Sitting at a bar on the corner of Hastings and Veil, a bar named “The Spitdown”, he hovered, staring at the russet countertop, his eyes tracing the patterns within the wood, and wondered how, why, who would’ve named an establishment something like that.
It took two-hours, trapped in a darkened car in the freezing rain, to convince himself to go in. Maybe the name fit, he thought to himself. The bar was rough, to say the least. Two double doors hung, half-rotted, below a blinding sign that read “T-e S-it-own”. The smell of liquor and furtive sweat permeated the room; it whisked itself across the bar through columns of stale smoke, angry at the trespasses of forlorn feet. There were small booths and an open floor area for dancing, multiple drunks attempting to give it purpose as best they could. Lights chased each other over walls and a pounding music, rap, he supposed, blared so loud it was a wonder this place hadn’t been shut down. He sat on a swivel chair with the back snapped off, a cracked cushion under him felt like he was sitting in a pool of blood. He was wearing blue jeans and a white t-shirt, sunglasses and a beige hat from his job, the stockroom at Walmart. He hated his job. But his job was safe, secure. His life had been the same, by design, always safe, always self-preservation above everything else. His wife, Barbara, was one of the safest women he had ever met. Unattractive, almost completely devoid of personality, faded blonde hair that never glimmered like the models’ on T.V. Loving a model was perilous, loving Barbara was like a fortress that was not only impenetrable, but one that nobody wanted to penetrate. He winced at the sexual pun he had accidentally made and thought about Dr. Freibowitz.
Freibowitz had been a staple in his life for years now, and for years he had always harped on the same thing. “You have to take a chance,” he would say, “You have to live, Adam. Living and merely existing are terribly different things.” Adam liked his doctor, respected him, but disagreed. Until today’s session, when Dr. Freibowitz issued an ultimatum. “Either go do something out of your comfort zone, or don’t come back to another session, Adam. And I’m serious.” The fact being that the doctor was the only reason Adam was even half-way stable mentally, he reluctantly accepted to do something out of the norm.
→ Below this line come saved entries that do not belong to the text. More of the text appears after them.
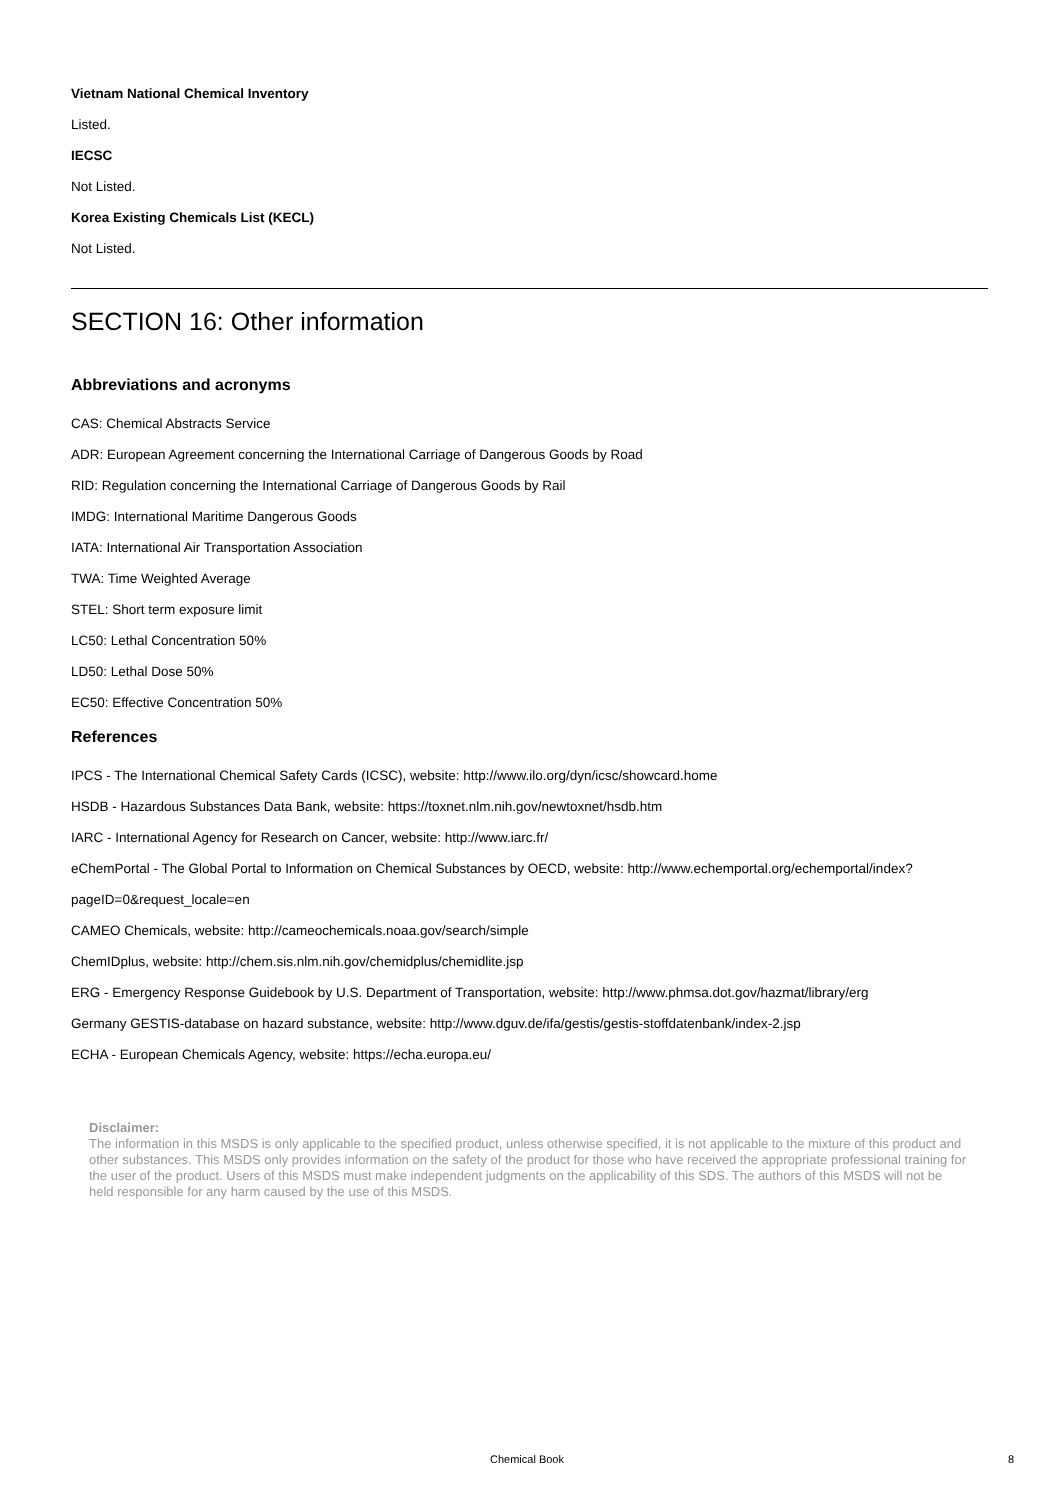Vietnam National Chemical Inventory
Listed.
IECSC
Not Listed.
Korea Existing Chemicals List (KECL)
Not Listed.
SECTION 16: Other information
Abbreviations and acronyms
CAS: Chemical Abstracts Service
ADR: European Agreement concerning the International Carriage of Dangerous Goods by Road
RID: Regulation concerning the International Carriage of Dangerous Goods by Rail
IMDG: International Maritime Dangerous Goods
IATA: International Air Transportation Association
TWA: Time Weighted Average
STEL: Short term exposure limit
LC50: Lethal Concentration 50%
LD50: Lethal Dose 50%
EC50: Effective Concentration 50%
References
IPCS - The International Chemical Safety Cards (ICSC), website: http://www.ilo.org/dyn/icsc/showcard.home
HSDB - Hazardous Substances Data Bank, website: https://toxnet.nlm.nih.gov/newtoxnet/hsdb.htm
IARC - International Agency for Research on Cancer, website: http://www.iarc.fr/
eChemPortal - The Global Portal to Information on Chemical Substances by OECD, website: http://www.echemportal.org/echemportal/index?
pageID=0&request_locale=en
CAMEO Chemicals, website: http://cameochemicals.noaa.gov/search/simple
ChemIDplus, website: http://chem.sis.nlm.nih.gov/chemidplus/chemidlite.jsp
ERG - Emergency Response Guidebook by U.S. Department of Transportation, website: http://www.phmsa.dot.gov/hazmat/library/erg
Germany GESTIS-database on hazard substance, website: http://www.dguv.de/ifa/gestis/gestis-stoffdatenbank/index-2.jsp
ECHA - European Chemicals Agency, website: https://echa.europa.eu/
Disclaimer:
The information in this MSDS is only applicable to the specified product, unless otherwise specified, it is not applicable to the mixture of this product and other substances. This MSDS only provides information on the safety of the product for those who have received the appropriate professional training for the user of the product. Users of this MSDS must make independent judgments on the applicability of this SDS. The authors of this MSDS will not be held responsible for any harm caused by the use of this MSDS.
Chemical Book 8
He would have a drink at a shitty bar in a bad part of town. He never drank and never went out (unless it was with Barbara to a well-lit restaurant) and so he decided that he’d drive his Chrysler Pacifica to “The Spitdown”. Freibowitz agreed, thought it was a wonderful idea and that it would improve his mood drastically. Adam didn’t understand how risking your life was living. He could never sympathize with soldiers, firemen, police officers, fighter pilots. How idiotic were they to pick a life like that? He picks his head up and looks down the bar to see a man in a powder blue seersucker suit, staring into the bottom of a half-empty glass as if it held some answer. As if the glass could tell him why he had given up. That is the visage of the risk takers, Adam thought, and he shuddered and turned away. “Ay, stab a mothafucka today, today…” echoed from the scratchy speakers. Behind the garbled curses of the rap a softer, much more amicable sound reached his ears. When he finally looked up and across the counter, two soft-pink lips, and then two hazel eyes stared back at him.